We should not take for granted that Facebook’s foray into the crypto sector with its Libra project might indirectly affect the final price of bitcoin. While the project itself doesn’t seem like it will take off unless it obtains regulatory approval from lawmakers, Libra has been a major boost for cryptocurrencies in general and bitcoin in particular.
And an increase in supply coupled with decreased supply will definitely propel the price of bitcoin after the halving event.
Bitcoin halving 2020 and miners
You cannot talk about the upcoming bitcoin 2020 halving and leave out the miners because they are directly affected by the event. They will have to deal with receiving fewer bitcoins as a reward for maintaining the Bitcoin network.
This may cause some miners to give up after the event though it will likely be only a few miners who do so.
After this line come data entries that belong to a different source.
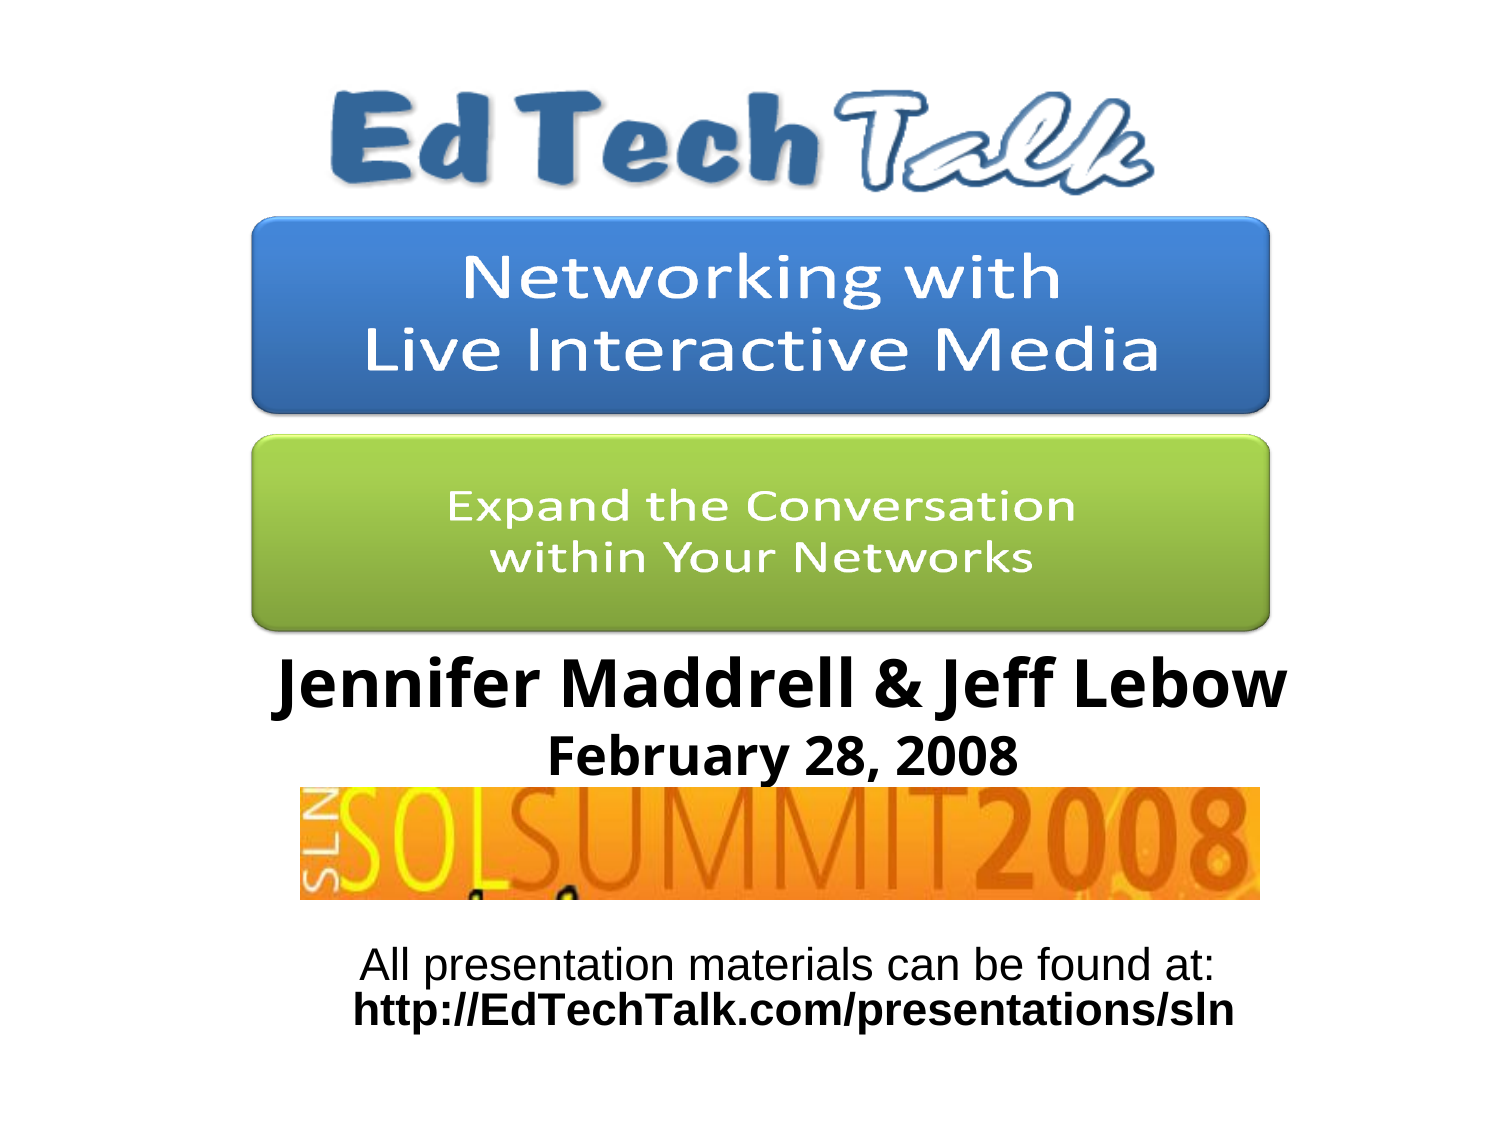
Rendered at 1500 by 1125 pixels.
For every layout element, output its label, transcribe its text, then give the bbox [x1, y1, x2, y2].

text_box Jennifer Maddrell & Jeff Lebow February 28, 2008 [261, 637, 1313, 789]
picture [245, 211, 1276, 638]
picture [300, 787, 1260, 901]
text_box All presentation materials can be found at: http://EdTechTalk.com/presentations/sln [337, 937, 1351, 1049]
picture [150, 74, 1334, 207]
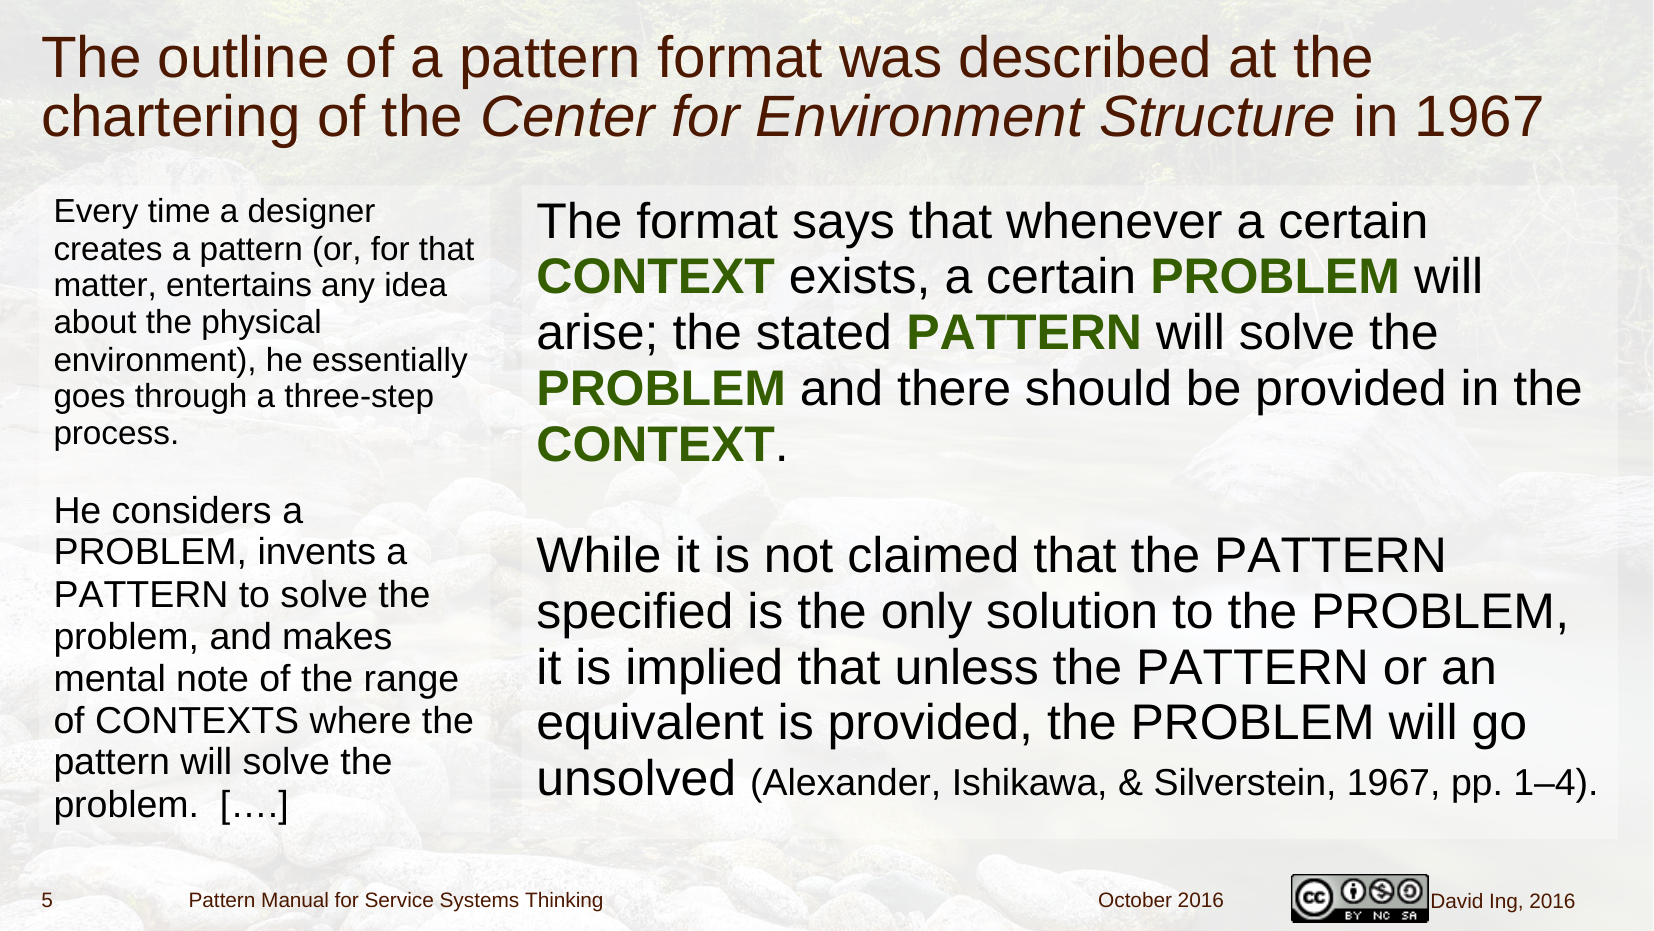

Other miners will continue with the work with the hope that the value of the BTC will be higher than the value they receive from receiving more bitcoins.
They can do this by holding onto their bitcoins and not sell them for lower prices. This will eventually drive up the prices and allow the miners to make a profit, despite their block rewards being cut in half.
Final thoughts on Bitcoin halving 2020
The only certainty so far is that bitcoin halving will be happening between May and June next year. How it will affect the market if at all, remains anyone’s guess.
The previous two similar events point to a bull run. However, the circumstances then and now are different. The market no longer belongs to retails investors as it used. It is slowly being swallowed by institutions and this could change the expected price movements when the event happens.